COVID-19:Weighing government’s weak intervention versus global economic realities .

Goff Iyatse interrogates the strength of federal government’s economic policies in the context of the ingenuity required to tackle the double effects of Coronvirus-triggered systemic risk and falling crude prices.

This is the year the world looked forward to with high expectations. Just a month into its second quarter, economists are no longer debating the possibility of a global recession but whether leaders can, indeed, avert a probable depression. Signs that the global economy is already plunging into a recession are around. Consumer spending is collapsing while the unemployment figures are rising.

As at end of April, over 30 million Americans had filed for unemployment benefits since Coronavirus Disease 2019 (Covid-19) hit the United States. Elsewhere, big corporations are seeking government bailouts amid Covid-19 economic devastation. For one, Richard Branson is offering his extravagant Caribbean Inland as collateral to the United Kingdom for Virgin Atlantic bailout. If the bailout does not come (which is most likely), the billionaire is hoping to get a leeway from the private sector investment market.

Most reputable organisations hard-pressed by the current crisis will be gambling with the Virgin options in the coming months. At home, companies have unilaterally discounted the April salaries to the tune of as much as over 50 percent while negotiating more slashes in the future. With effect from the end of March as millions of workers proceeded on a stay-at-home order, some companies reportedly informed some categories of employees that they can only be called back to their duty posts if and when the situation improves. If anything has changed in the past month, things have deteriorated. The afflictions troubling the economy are more daring than they were about a month ago.
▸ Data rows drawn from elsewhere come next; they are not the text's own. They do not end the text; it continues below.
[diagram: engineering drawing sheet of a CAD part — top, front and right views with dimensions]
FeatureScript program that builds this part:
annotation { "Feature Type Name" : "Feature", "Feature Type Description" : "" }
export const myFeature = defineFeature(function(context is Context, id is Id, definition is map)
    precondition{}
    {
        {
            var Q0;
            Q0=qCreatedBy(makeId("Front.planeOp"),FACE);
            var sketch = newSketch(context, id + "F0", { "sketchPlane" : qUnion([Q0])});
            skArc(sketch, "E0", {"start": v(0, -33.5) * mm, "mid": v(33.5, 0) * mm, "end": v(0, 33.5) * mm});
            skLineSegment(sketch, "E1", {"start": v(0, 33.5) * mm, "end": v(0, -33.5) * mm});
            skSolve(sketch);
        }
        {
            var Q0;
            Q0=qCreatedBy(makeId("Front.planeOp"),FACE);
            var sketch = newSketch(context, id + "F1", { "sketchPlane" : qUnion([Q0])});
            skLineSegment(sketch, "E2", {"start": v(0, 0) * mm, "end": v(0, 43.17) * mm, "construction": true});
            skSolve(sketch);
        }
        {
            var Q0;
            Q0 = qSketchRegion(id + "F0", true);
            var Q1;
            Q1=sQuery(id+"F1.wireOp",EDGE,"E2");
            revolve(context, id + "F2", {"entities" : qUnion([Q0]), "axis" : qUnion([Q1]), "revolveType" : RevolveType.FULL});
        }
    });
For instance, the value of the local currency has continued to tumble. For some economies, this would have implied more wealth through an increase in export. But here, it translates to more pains, pains because of the country’s extremely high marginal propensity to import and narrow economic base. And the prices of oil, which constitute over 80 percent of the country’s foreign earnings and about 50 percent of its gross domestic product (GDP) have become more unstable.

 And for Nigeria, the tumbling oil prices are like falling knives. They could inflict multiple injuries on its socio-economic life. This is because oil price crisis, historically as it were, implied dwindling infrastructure funding, weakening national income, reducing foreign earnings, increasing burden of taxation, rising public debts, crashing stock market, the downgrading of sovereign rating and consequently increasing cost of borrowing.